Long a symbol of human solidarity, the United Nations is currently experiencing dark times, as the COVID-19 pandemic casts its deadly shadow and the world economy tumbles. People are being divided. Countries are being decoupled. Hatred and blame are being spread. In a call to action during the celebration of the UN’s 75th anniversary recently, President Xi Jinping of China urged unity in tackling this unprecedented crisis facing the world community.
History tells that when facing a global challenge, such as a financial crisis, climate change or terrorism, countries normally pull together to cooperate. They agree on a responsive international mechanism. Compared with modern history’s other known crises, the global health emergency prompted by COVID-19 is unprecedented and guaranteed to fundamentally change the world order as we have known it.
First, global health security is so much more than a development issue, as it has been framed in the past. It was almost invariably poor and developing countries asking for assistance, as they lacked the wherewithal to treat diseases such as ebola and malaria. But COVID-19 for the first time forces us to think that public health security is a universal problem, respecting neither geographic borders nor socioeconomic status.

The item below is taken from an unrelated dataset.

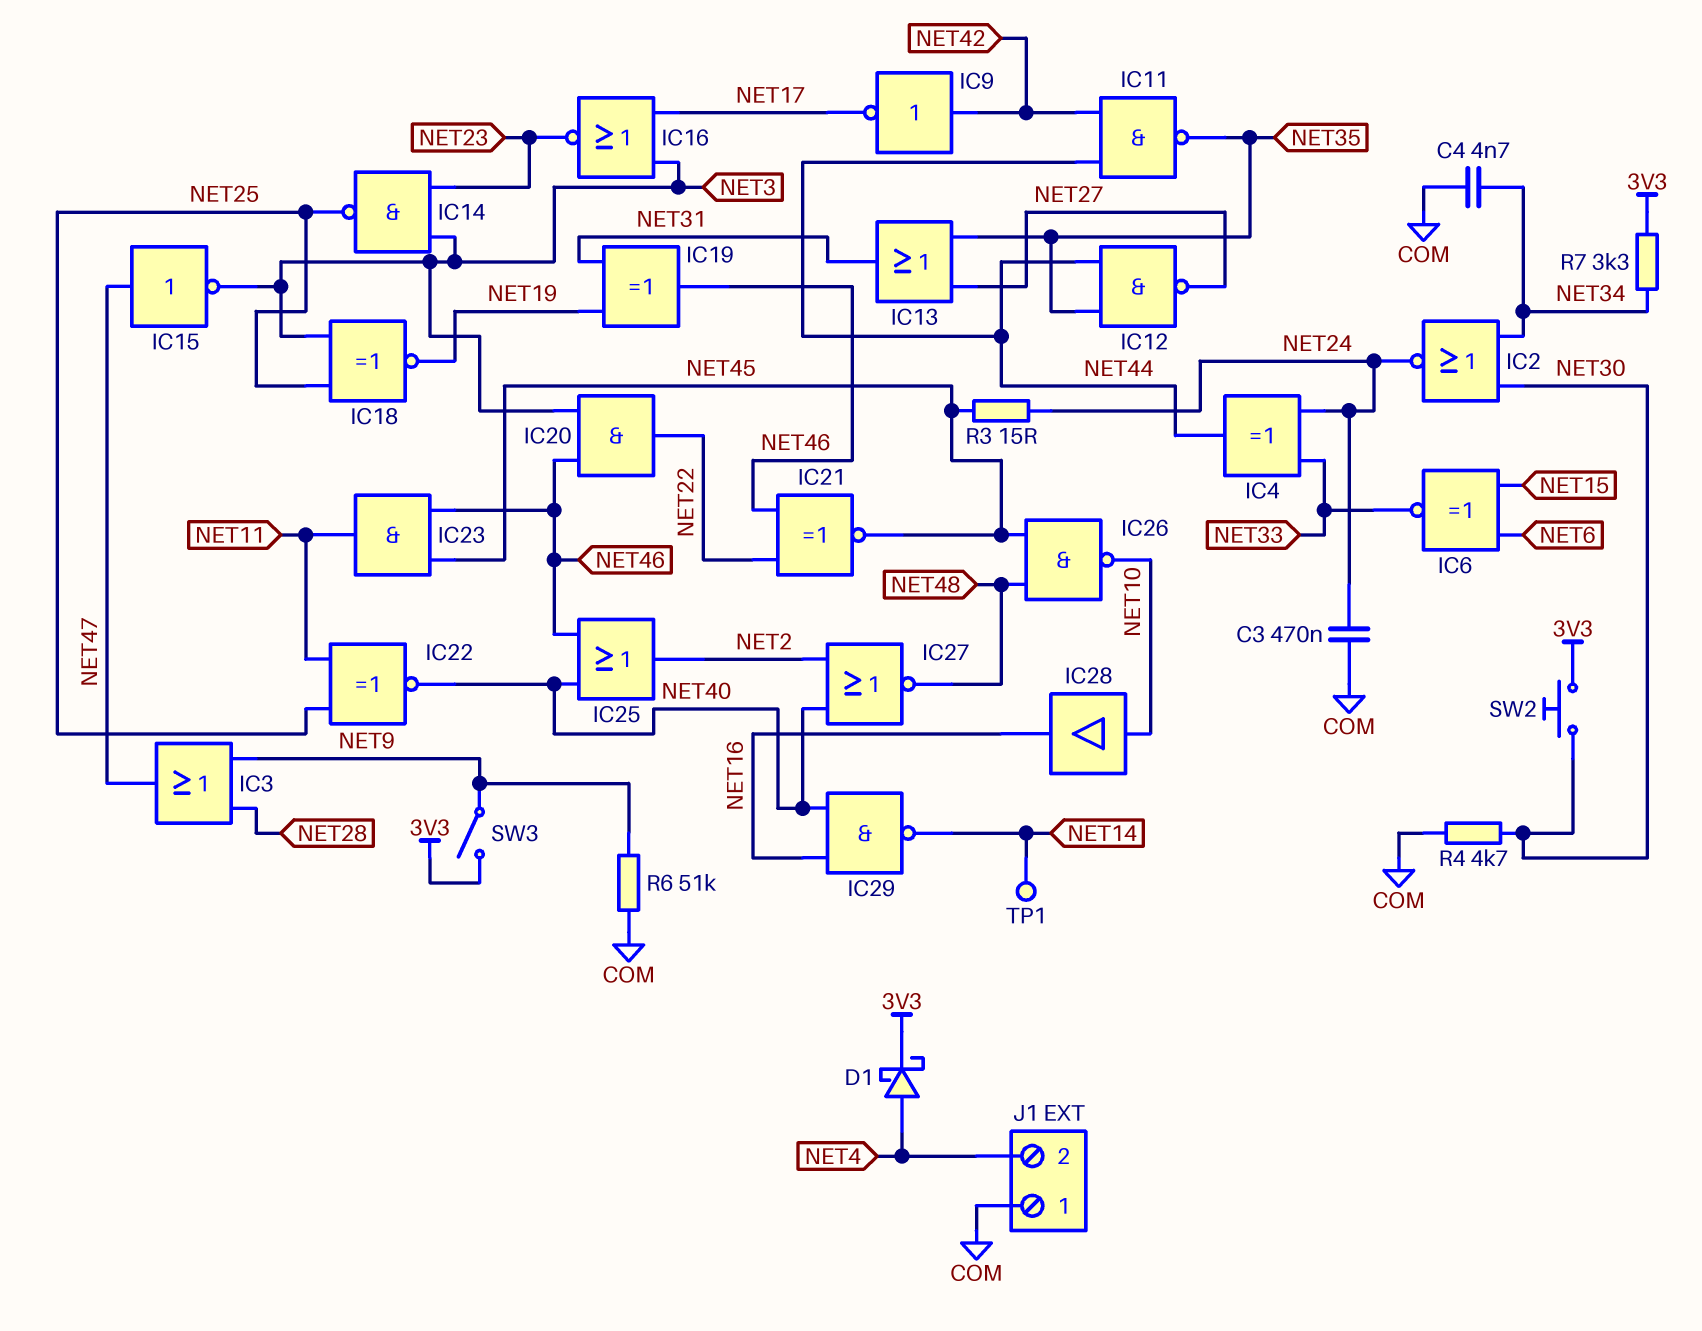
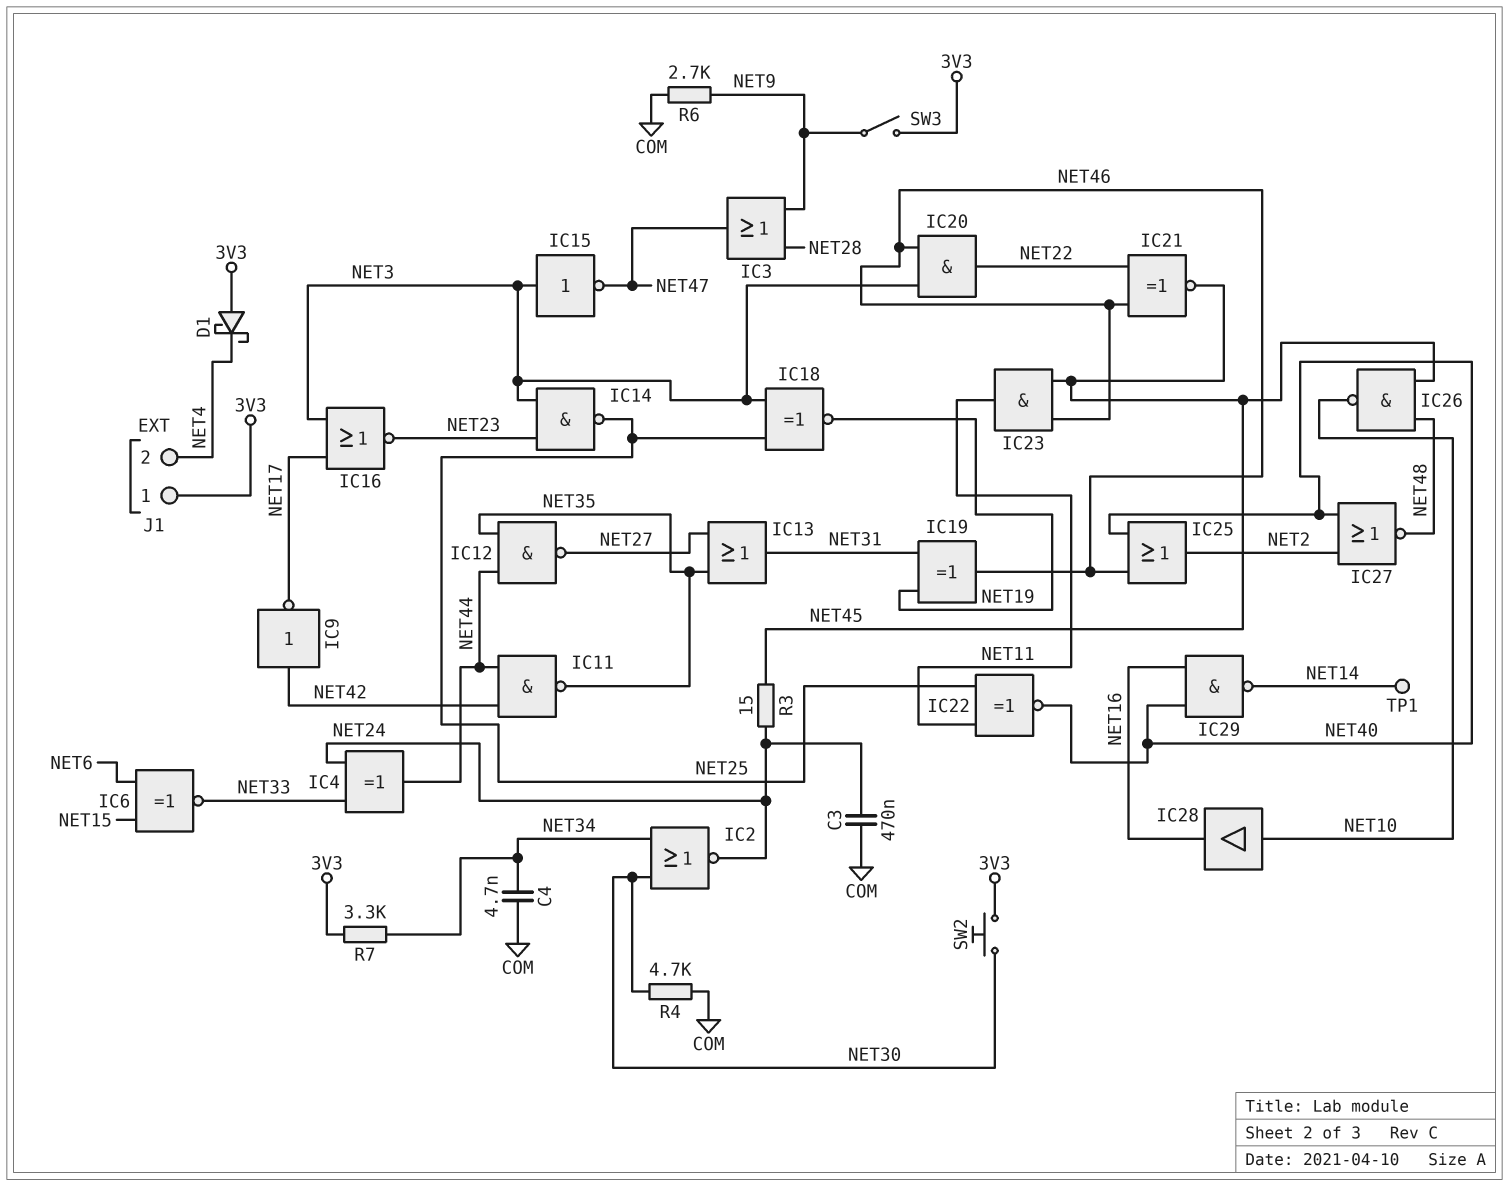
D1: schottky (A NET4, K 3V3) -> schottky (A 3V3, K NET4)
IC15: NOT (in NET47, out NET3) -> NOT (in NET3, out NET47)
J1 pin 1: COM -> 3V3
R6: 51k (COM, NET9) -> 2.7k (COM, NET9)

Worse still, many rich countries initially, and even recently, performed poorly in the fight against COVID-19. This was, and still is, especially true of the U.S., given its early knowledge about this plague and its leaders’ denigration of public health and science. This is in stark contrast to the early leadership by China and the World Health Organization in containing the virus and warning of the need for immediate action. It is saddening to see that the arrogance has resulted in so much suffering and so many lives lost. The rich world should recognize China’s positive performance, rather than stigmatizing it with racist names such as the “Chinese virus” or “Kungflu.”
Second, we have never appreciated the economic impact of a virus as fully as we have with COVID-19. We thought narrowly that public health security, as with any development issue, only costs money for the rich donor nations while providing no benefit to them in return. Therefore, helping others may make less economic sense for them. That may explain why the amount contributed to the Global Fund, which was created in 2014 to fight epidemics, never collected the full amount pledged. But COVID-19 teaches us that without sustainable financing for public health, a contagious disease can immobilize the whole world.
Investing relatively little money in global health security today will most certainly pay huge dividends in saving lives and economies tomorrow. While it was timely to commit to spend swiftly and decisively at the extraordinary G20 leaders’ summit in March, investments ideally must precede outbreaks to maximize the investment’s potential impact.
The third ray of light emanating from COVID-19 is that mankind is indeed a community with a shared future, and no one is safe until everyone is safe, precisely as expressed by President Xi in his recent UN speech. China has indeed been grateful for the outpouring of assistance from the international community during the first two-months of its national war against COVID-19. In turn, China generously reciprocated when the pandemic was declared by the WHO on March 11. China sent out medical teams and supplies worldwide, while also sharing online its methods for testing, prevention and treatment.
In the multinational arena, China committed to increase funding for the WHO, the main international organization coordinating the fight against COVID-19, and it joined COVAX, a platform working for equitable global access to coronavirus vaccines. China also actively participated in the G20 debt suspension plan, which is critical for low-income countries in the fight against the pandemic. The Asian Infrastructure Investment Bank, a multilateral organization initiated by China that is now in its fifth year of operation, also made prompt funding commitments for public health infrastructure alongside peer institutions.
Each country has to address a difficult dilemma in the fight against COVID-19 — containing the disease or saving its economy. Which comes first? China resolved to contain the disease before opening its economy, and the strategy proved a remarkable success. It is the only major economy projecting positive growth this year. In China’s war to contain the virus, literally all its 1.4 billion people have been mobilized since late January. The dual success is no coincidence; the Chinese government has been transparent, resolute and consistent from day one. The tried-and-true best practices established by China should be applauded and followed worldwide — with no more hesitation.
By contrast, President Donald Trump and other officials in the United States have repeatedly called COVID-19 the “Chinese virus” and “Kungflu,” and some American media used the racist headline “China is the real sick man of Asia,” a universally damning idiom that echoes in Chinese ears as a historical insult. Internationally, before the U.S. withdrew from the WHO, Trump ignored his country’s solemn legal obligation to support the WHO, an organization he criticized as both corrupt and pro-China. The U.S. has effectively relinquished its leadership at this critical time for mankind.
Trump not only proved himself utterly incompetent in this crucial test, and his ineptitude and lack of crisis leadership devastated his re-election campaign. At the same time, he grievously injured his country, his allies and the world. Regardless of the results of the U.S. election, I believe that Trump, to his last day in office and perhaps even afterward, will continue to play politics over science, facts and law. He will continue to divide his people and mobilize his base of hate to shift blame onto others, possibly triggering even more domestic social unrest or even hot wars at home or abroad. This will surely be catastrophic for America and bad for the world. In doing so, however, Trump has inadvertently hastened the ultimate restructuring of the world order.